Eis, então, que a tão festejada revolução digital, depois de abalar os negócios da música, das imagens e – naturalmente – das notícias, se abate sobre o universo dos livros. Sim, é verdade que um tablet como o iPad não tem aquele delicioso cheiro de papel. Mas, se você tiver as mesmas limitações oculares que o autor deste texto, sentirá o indescritível prazer de aumentar o tamanho da letra para tornar a leitura mais confortável. Ou de comprar um livro digital sem sair de casa e, em questão de minutos, ler o maior poema do século XX, The Waste Land, de T. S. Eliot, ao mesmo tempo em que escolhe se prefere ouvi-lo recitado pelo próprio autor ou por alguma dentre as outras tantas interpretações disponíveis. E no futuro ainda haverá, no novo formato, dezenas de compensações de outra natureza para a falta do cheiro do papel. Pelo menos é essa a promessa trazida por algo tão intangível quanto o conteúdo dos livros – mas, ao contrário dele, dinâmico e cambiante: os programas de computador.

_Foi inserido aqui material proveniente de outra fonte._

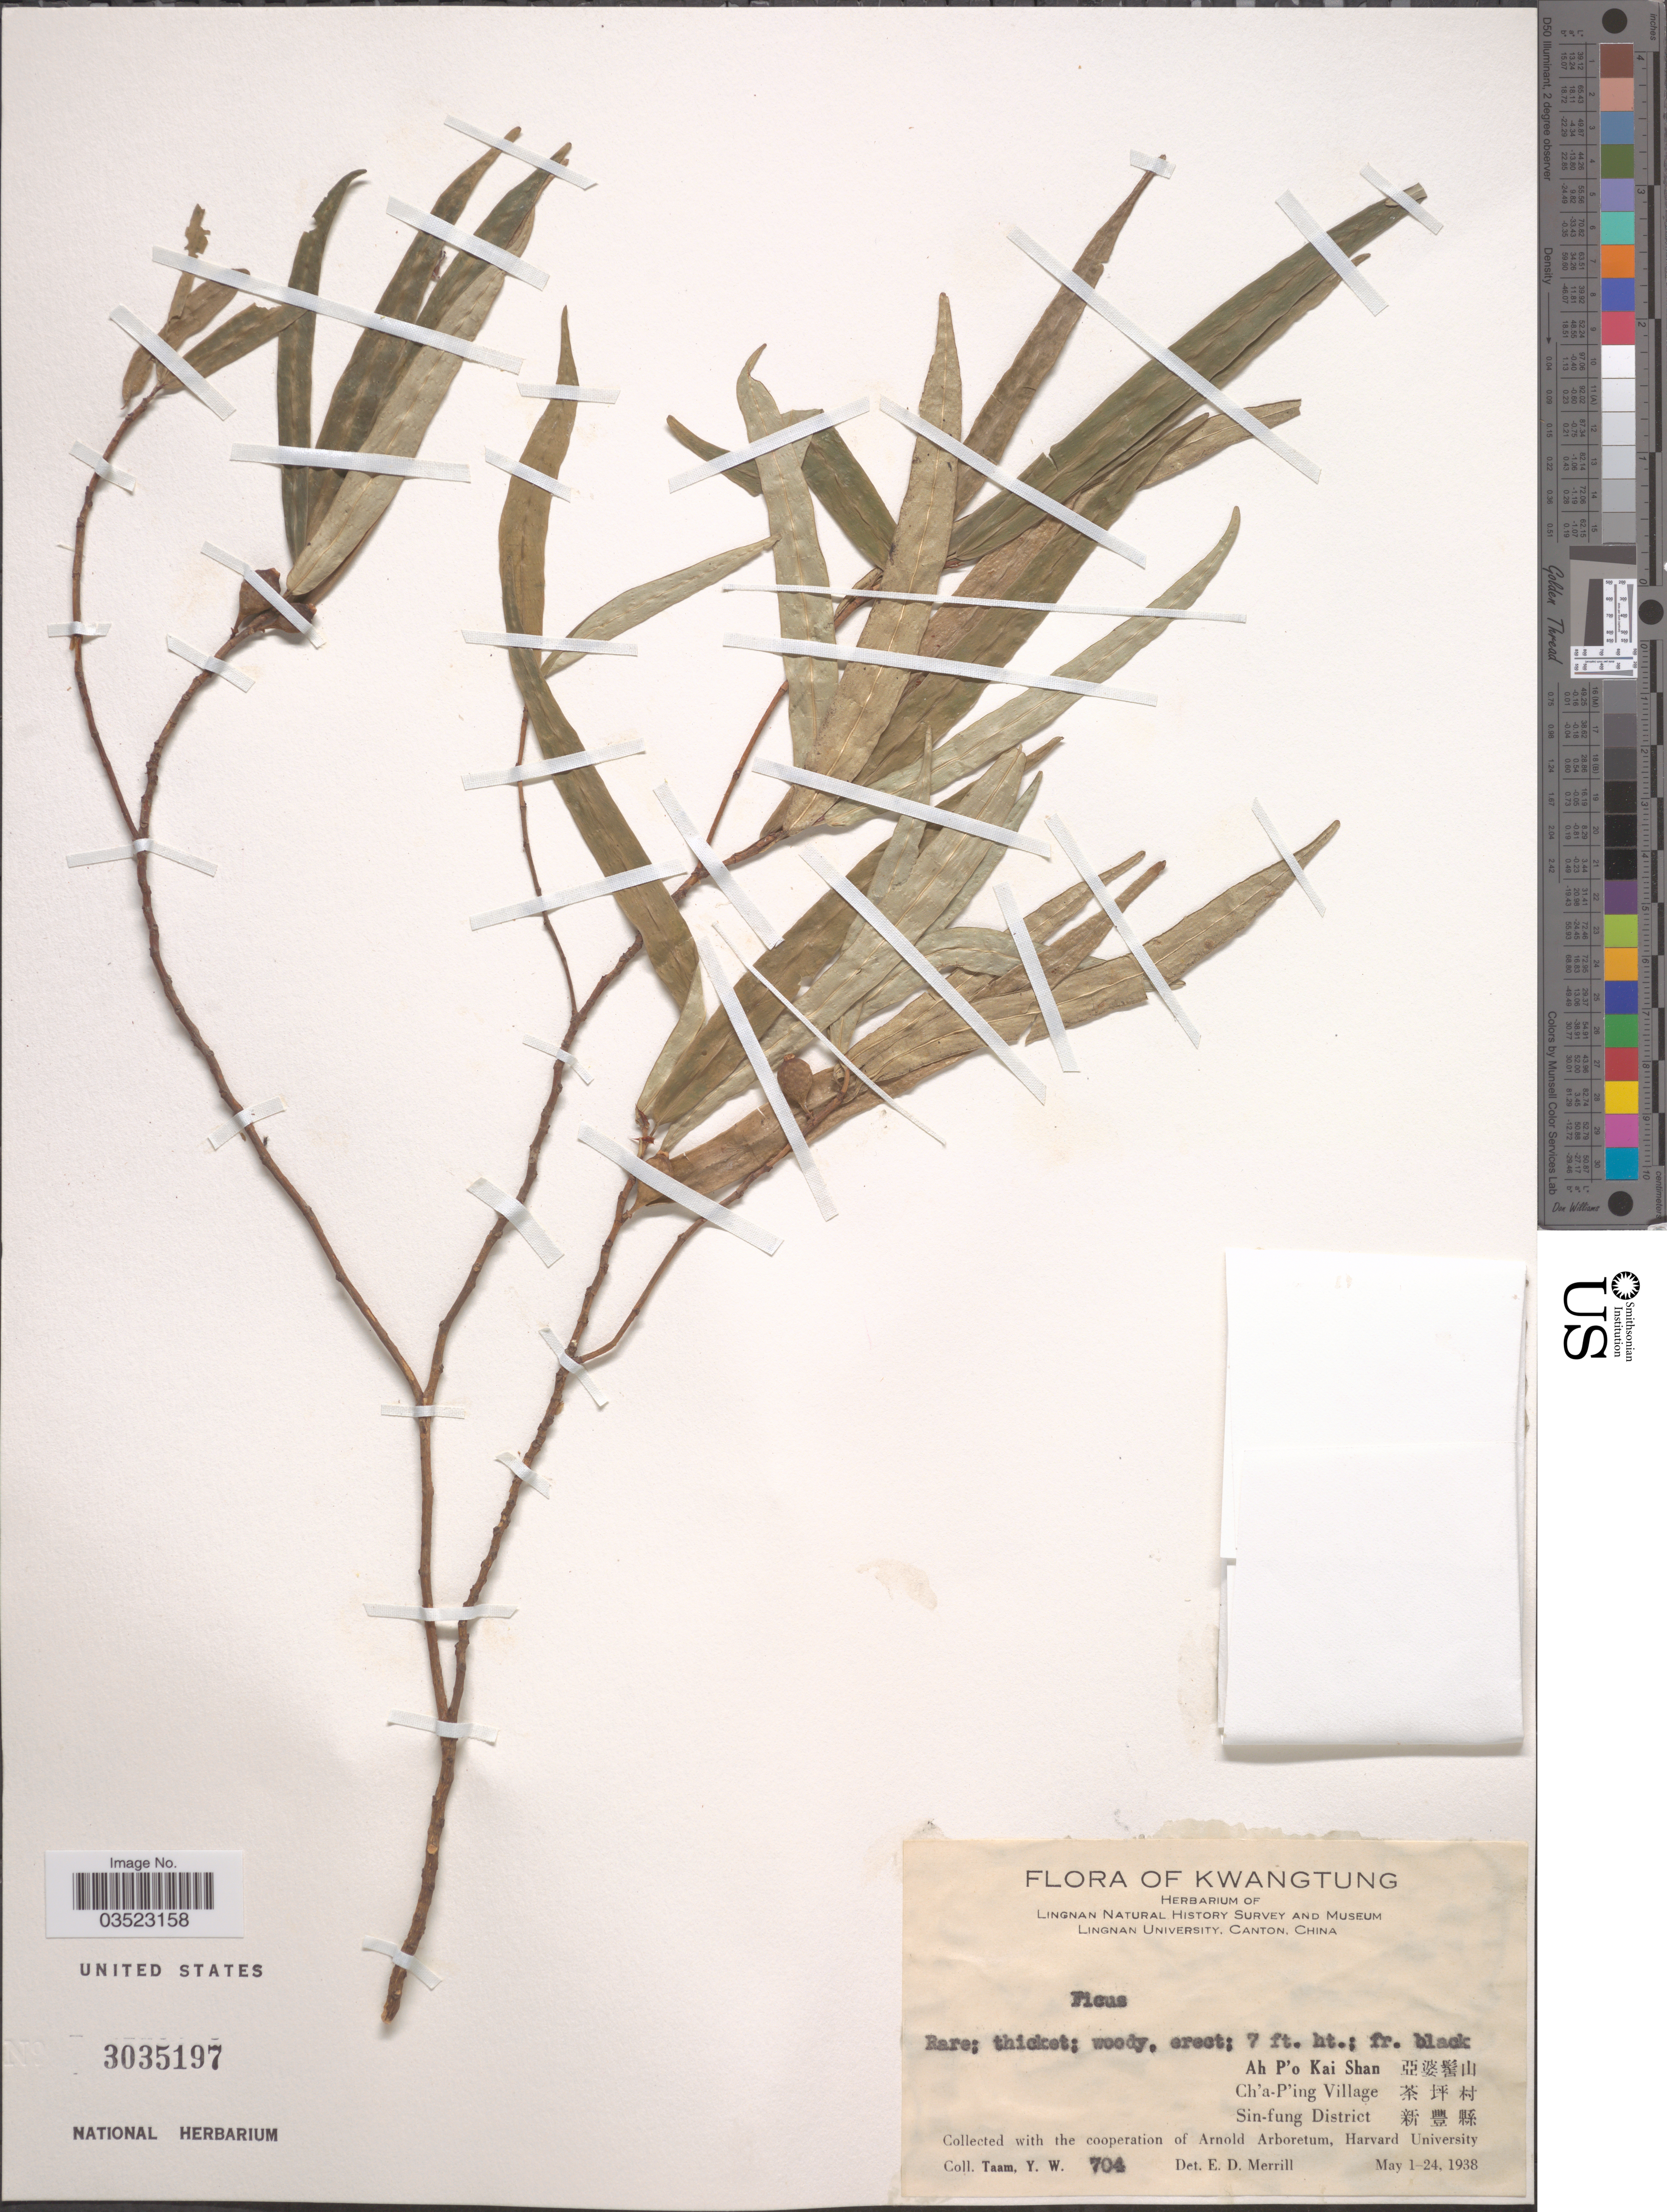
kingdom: Plantae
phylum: Tracheophyta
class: Magnoliopsida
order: Rosales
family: Moraceae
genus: Ficus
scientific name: Ficus sp.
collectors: Y. W. Taam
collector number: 704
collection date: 1938-05-01/1938-05-24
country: China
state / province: Guangdong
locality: Kwangtung. Lingnan Natural History Survey and Museum Lingnan University. Ah P'o Kai Shan X. Ch'a-P'ing Village X. Sin-fung District X.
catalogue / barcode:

Estaríamos, então, prestes a testemunhar a lenta derrocada dos livros impressos, derrubados gradualmente pelos softwares interativos para as tabuletas digitais? Difícil fazer previsões. O tempo continuará linear. O pensamento, talvez não. Mas as palavras continuarão sendo escritas e lidas, provavelmente, umas após as outras – recurso de que nem Eliot conseguiu se desfazer para fazer ecoar as múltiplas vozes de seu poema. Rupturas serão a província de criadores geniais como ele ou dos programadores que tornaram sua obra-prima mais acessível às novas gerações, por meio dessa nova forma de absorver, armazenar e transmitir conhecimento. Tomara que ela perdure tanto quanto o livro.